EXERCISE OBJECTIVE
Return each line of the items below word for word, leaving out the pictures.

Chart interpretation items
------------------------------------------------------------------------

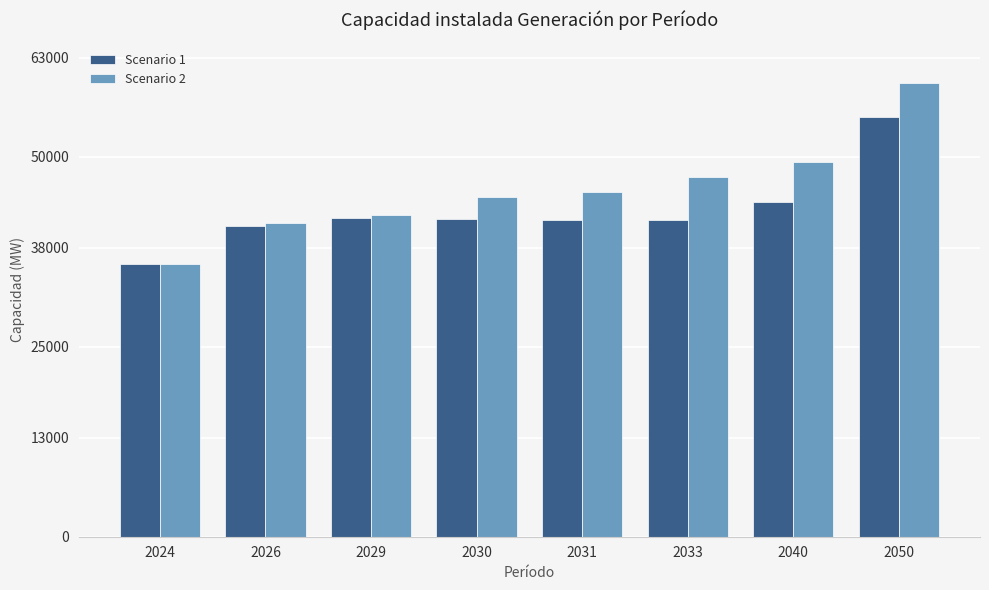

Rank the series by their average value, from highest to lowest.

Scenario 2, Scenario 1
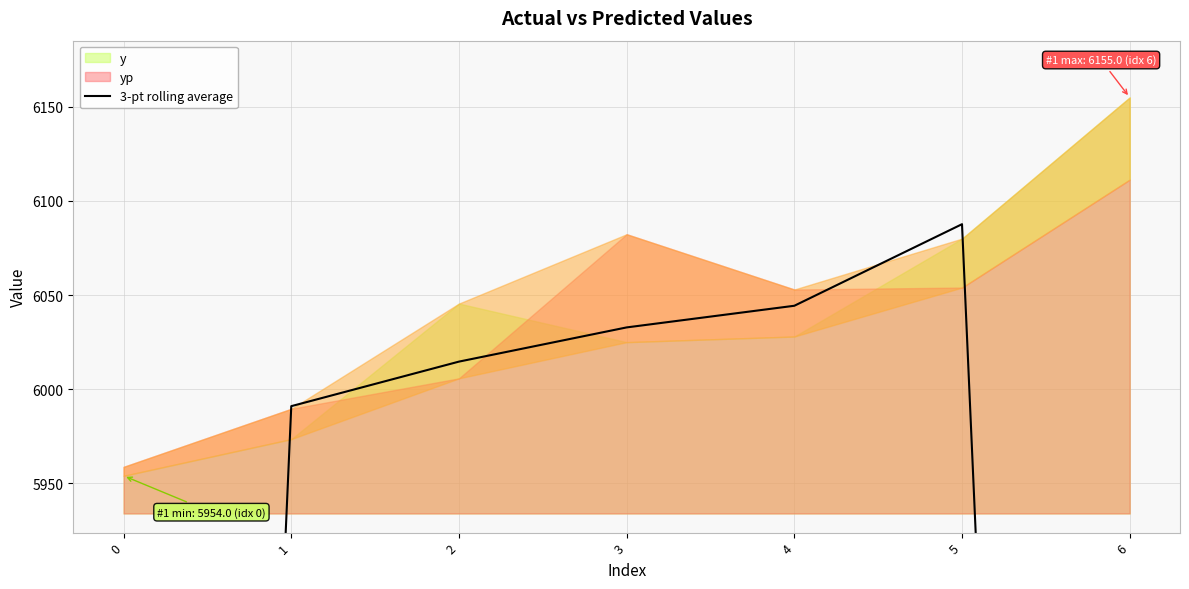

Reading left to right, extract all data points from this chart.

3975.8	5991.0	6014.7	6032.8	6044.3	6087.7	4078.3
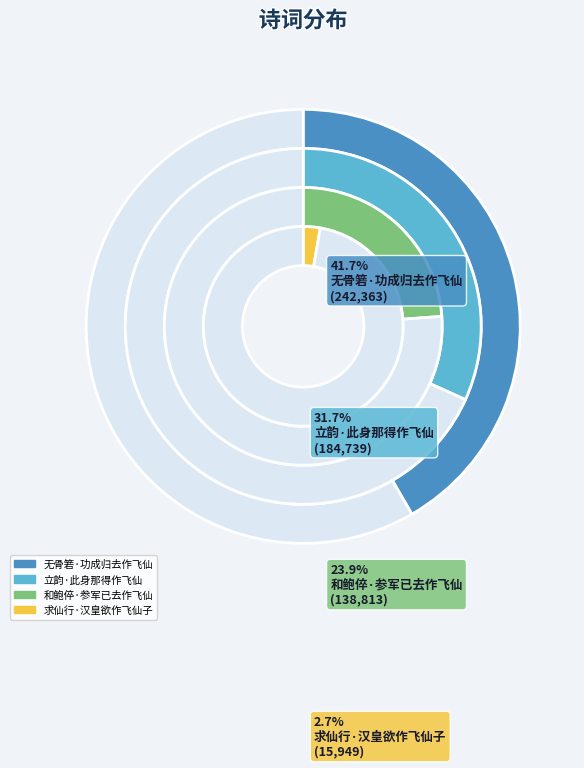

Count the number of slices in the pie.

4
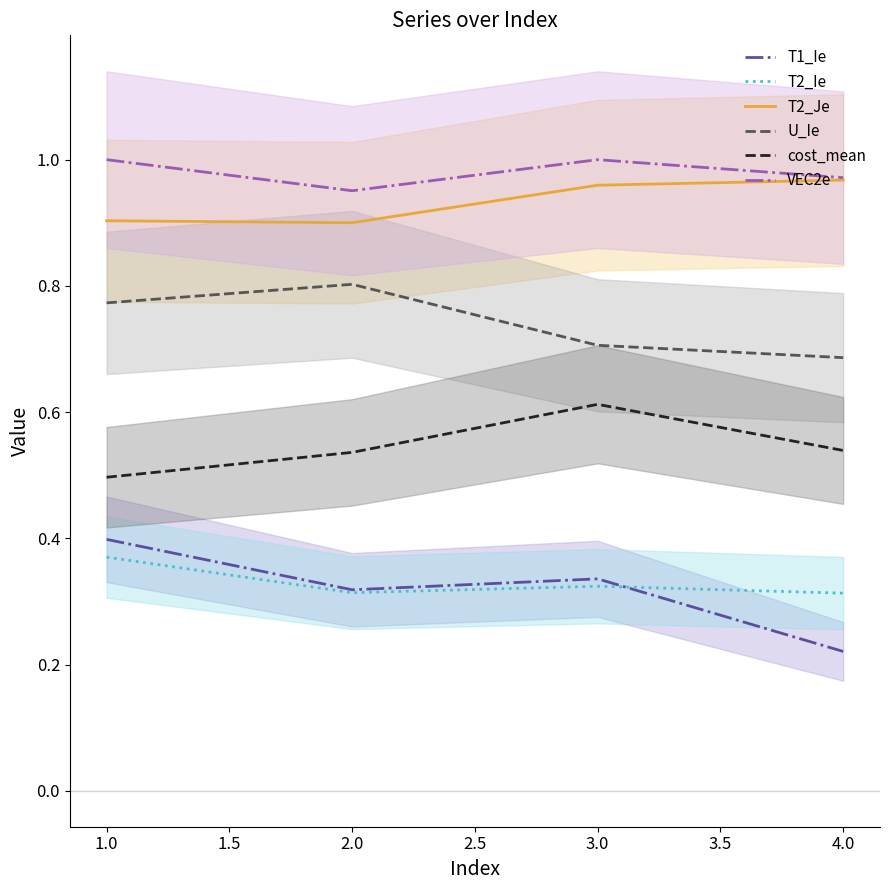

True or false: T2_Je and U_Ie intersect in this chart.

False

------------------------------------------------------------------------

RESULT
Rank the series by their average value, from highest to lowest.

Scenario 2, Scenario 1

Reading left to right, extract all data points from this chart.

3975.8	5991.0	6014.7	6032.8	6044.3	6087.7	4078.3

Count the number of slices in the pie.

4

True or false: T2_Je and U_Ie intersect in this chart.

False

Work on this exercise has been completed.